- **TASK STATEMENT**:
Reproduce the panoramic segmentation review from "- The fixed" through "synthetic panoramic images.", renaming "domain gap" to "synthetic-to-real gap" wherever it occurs.

- **TEXT EXCERPT**:
______
Highlights & Insights¶
- Precise problem formulation: Reframing "ERP distortion and seam discontinuity" as a "topology-memory alignment" problem provides a fundamental explanation for SAM2's failure on panoramic inputs.
- Elegant column-first zigzag trajectory design: Satisfies the infinite-loop constraint and guarantees full coverage from any starting point—an elegant engineering solution.
- Effective large-scale synthetic data: The 183K synthetic images with SAM2 fine-tuning prove effective not only on synthetic test sets but also on real-world data, validating synthetic-to-real transfer.
- Essential distinction from prior work: OmniSAM applies a sliding window directly on ERP; SAP operates entirely in perspective space, avoiding distortion altogether.
Limitations & Future Work¶
- The large number of perspective frames (\(N_{yaw} \times N_{pitch}\) frames × 2 for cyclic extension) results in high inference cost.
- The fixed FoV of \(90°\) and overlap ratio of \(50\%\) are manually selected rather than adaptively optimized.
- Evaluation is limited to SAM2 as the foundation model; other segmentation foundation models are not assessed.
- Cross-frame instance consistency relies on SAM2's memory mechanism, which may still struggle in complex occlusion scenarios.
- Although synthetic data is effective, the domain gap persists, particularly for small objects where improvement is relatively limited.
Related Work & Insights¶
- SAM2 [Meta 2024]: A video segmentation foundation model providing a streaming memory mechanism—the backbone of this work.
- OmniSAM [2024]: Applies SAM2 with a sliding window on ERP for semantic segmentation; the primary baseline improved upon in this paper.
- InfiniGen [2024]: A data engine for generating large-scale synthetic panoramic images.
- Trans4PASS / PanoFormer: Deformable embedding / tangent patch methods for handling spherical distortion.
- Inspiration: The topology-memory alignment paradigm can be generalized to adapt other foundation models to non-standard geometries such as spherical, cylindrical, and fisheye imaging.
Rating¶
| Dimension | Score |
|---|---|
| Novelty | ⭐⭐⭐⭐⭐ |
| Experimental Thoroughness | ⭐⭐⭐⭐⭐ |
| Practicality | ⭐⭐⭐⭐ |
| Writing Quality | ⭐⭐⭐⭐⭐ |
| Overall | ⭐⭐⭐⭐⭐ |
______
- **DATA SECTION**:

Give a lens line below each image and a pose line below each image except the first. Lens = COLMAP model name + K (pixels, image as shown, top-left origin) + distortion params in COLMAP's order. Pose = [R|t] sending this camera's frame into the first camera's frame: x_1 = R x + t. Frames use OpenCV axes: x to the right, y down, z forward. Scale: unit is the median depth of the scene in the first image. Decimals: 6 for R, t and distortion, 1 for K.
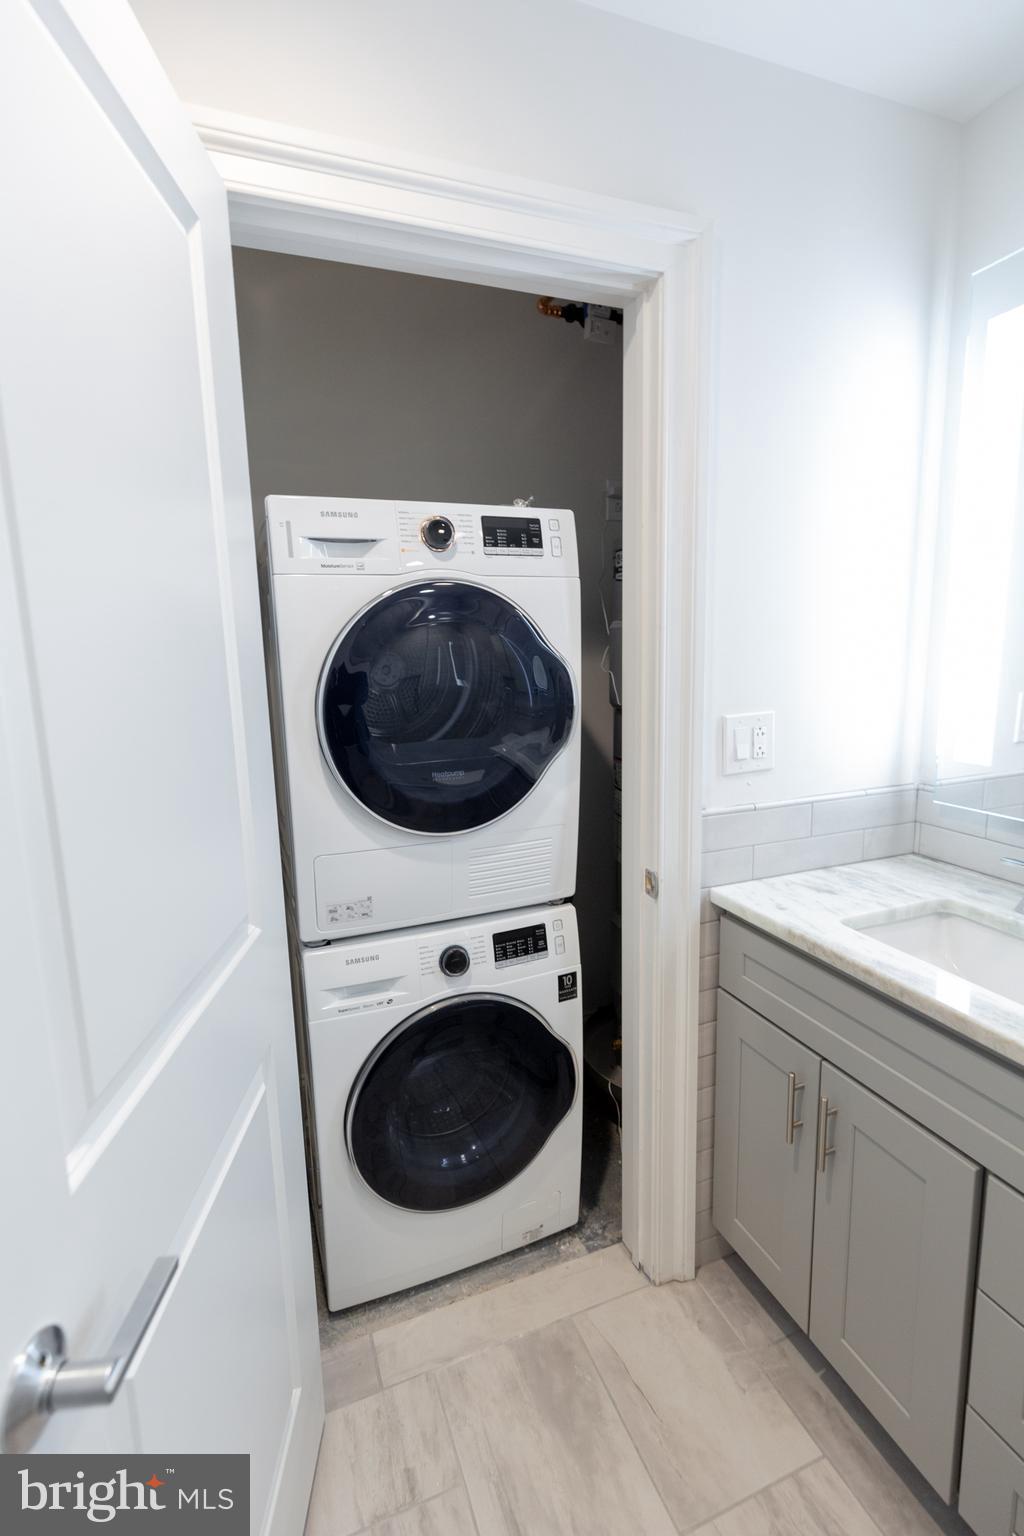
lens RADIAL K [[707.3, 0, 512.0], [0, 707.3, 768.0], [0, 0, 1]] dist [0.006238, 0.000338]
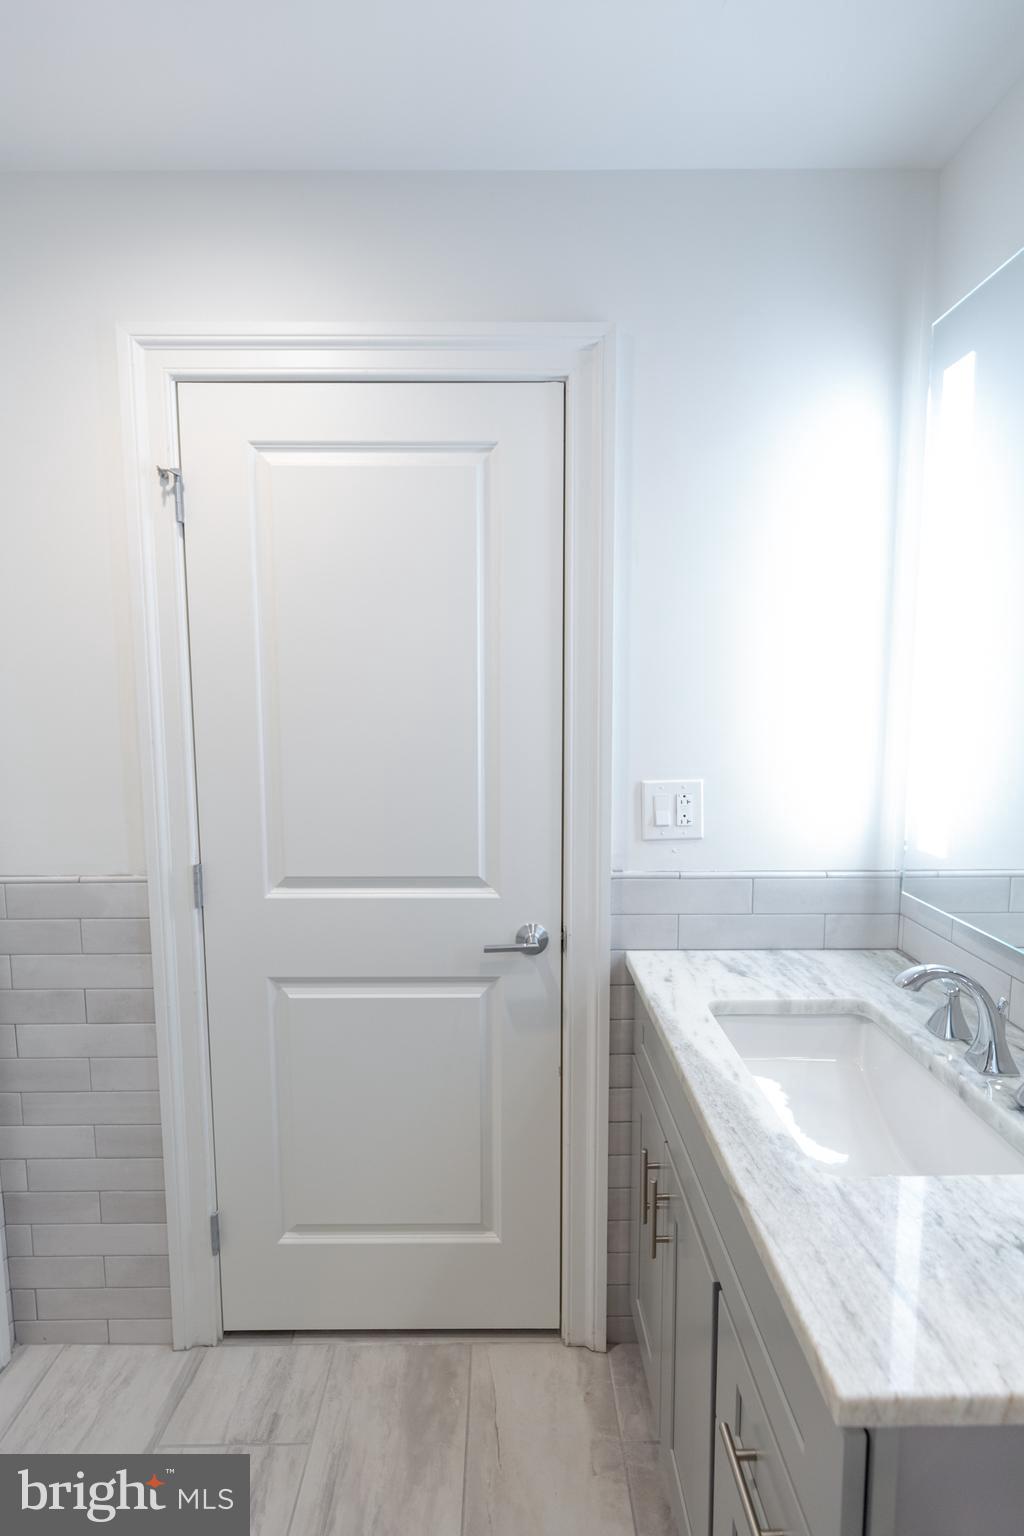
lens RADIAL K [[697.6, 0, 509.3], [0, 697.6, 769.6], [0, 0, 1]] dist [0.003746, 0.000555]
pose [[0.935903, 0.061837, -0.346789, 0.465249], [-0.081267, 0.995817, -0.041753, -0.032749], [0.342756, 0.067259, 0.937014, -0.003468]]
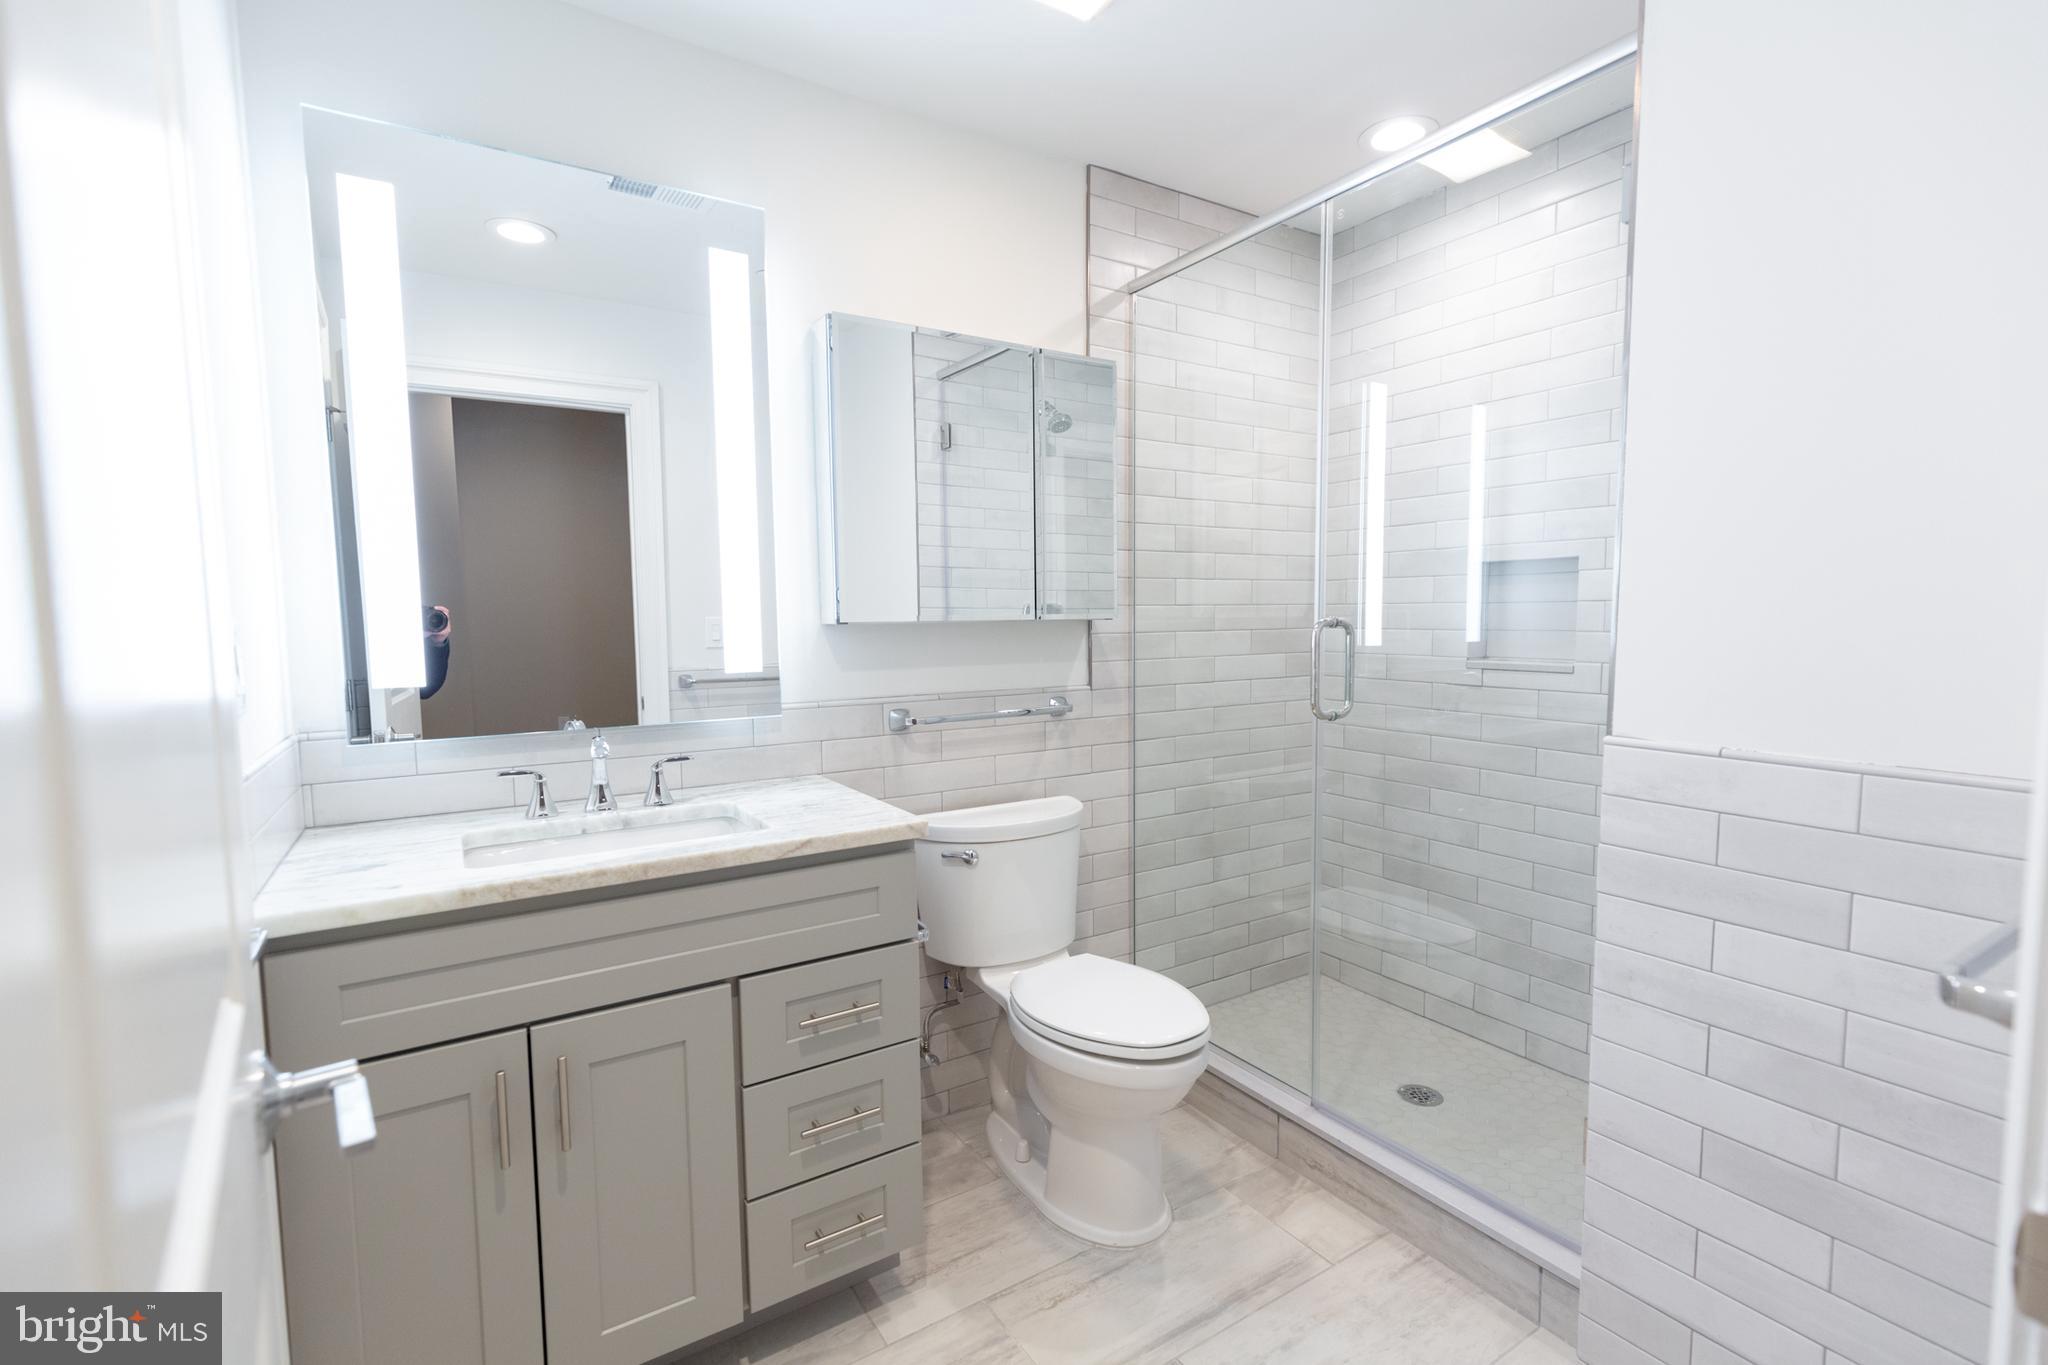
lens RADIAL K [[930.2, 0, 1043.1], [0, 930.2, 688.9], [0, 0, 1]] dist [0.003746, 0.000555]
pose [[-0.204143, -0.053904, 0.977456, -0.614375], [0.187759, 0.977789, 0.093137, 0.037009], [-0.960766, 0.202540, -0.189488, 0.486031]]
______
- **ANSWER SPACE**:
- The fixed FoV of \(90°\) and overlap ratio of \(50\%\) are manually selected rather than adaptively optimized.
- Evaluation is limited to SAM2 as the foundation model; other segmentation foundation models are not assessed.
- Cross-frame instance consistency relies on SAM2's memory mechanism, which may still struggle in complex occlusion scenarios.
- Although synthetic data is effective, the synthetic-to-real gap persists, particularly for small objects where improvement is relatively limited.
Related Work & Insights¶
- SAM2 [Meta 2024]: A video segmentation foundation model providing a streaming memory mechanism—the backbone of this work.
- OmniSAM [2024]: Applies SAM2 with a sliding window on ERP for semantic segmentation; the primary baseline improved upon in this paper.
- InfiniGen [2024]: A data engine for generating large-scale synthetic panoramic images.